Internet ad sales surpass broadcast TV for first time ever
Online ad revenue in the US hit a high of $42 billion last year, jumping past the $40.1 billion generated by TV ads.
Internet advertising soaked up record revenues of $42.8 billion in 2013, the Interactive Advertising Bureau announced in a new report on Thursday.
A 17 percent increase over 2012's results, last year's number helped the online ad industry beat the $40.1 billion in sales seen by traditional TV advertising. That achievement marked a first for online ad sales. Mobile ads contributed to the growth in 2013 with $7.1 billion in revenues, a 110 percent jump from the $3.4 billion generated the previous year.
"The news that interactive has outperformed broadcast television should come as no surprise," IAB president and CEO Randall Rothenberg said in a statement. "It speaks to the power that digital screens have in reaching and engaging audiences. In that same vein, the staggering growth of mobile is clearly a direct response to how smaller digital screens play an integral role in consumers' lives throughout the day, as well as their critical importance to cross-screen experiences."
Who's spending all this money on online ads?

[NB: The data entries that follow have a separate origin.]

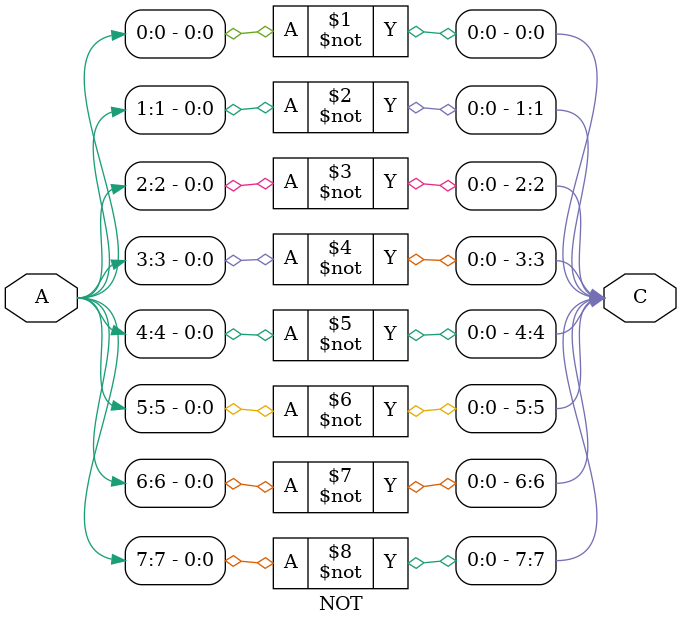
<source format=v>
`timescale 1ns / 1ps
module NOT #(parameter N = 8)
(
    input [N-1:0] A,
    output [N-1:0] C
);
	 
	 genvar i;
	 generate
	     for(i = 0; i < N; i = i + 1) begin
		      not G(C[i], A[i]);
		  end
	 endgenerate

endmodule

</source>
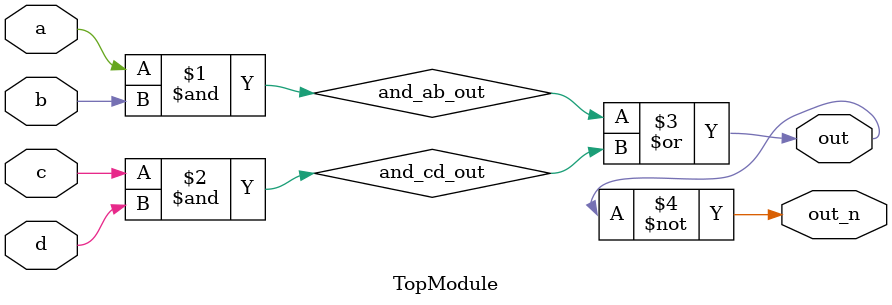
<source format=sv>

module TopModule (
  input a,
  input b,
  input c,
  input d,
  output out,
  output out_n
);

  // Intermediate wires to connect AND outputs to OR input
  wire and_ab_out;
  wire and_cd_out;
  
  // First layer: Two AND gates
  assign and_ab_out = a & b;
  assign and_cd_out = c & d;
  
  // Second layer: OR gate connecting the two AND outputs
  assign out = and_ab_out | and_cd_out;
  
  // Inverted output using the out wire directly
  assign out_n = ~out;

endmodule

</source>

Retail businesses continued to make up the largest chunk of Internet ad spending, accounting for 21 percent of the total, according to the IAB. Financial services took second place at 13 percent, followed closely by the auto industry at 12 percent.
And how are companies spending the money from their online ad budgets?
Display-related ads took in $12.8 billion, or 30 percent of the year's total revenues, the IAB said. Digital video ads accounted for $2.8 billion, a 19 percent rise from 2012. And search revenues reached $18.4 billion in 2013, up 9 percent from the previous year.
Created independently by the New Media Group of PwC, IAB's Internet Advertising Revenue Report is based on survey data about online ad revenues from Web sites, online services, free email providers, and other businesses that sell Internet advertisements.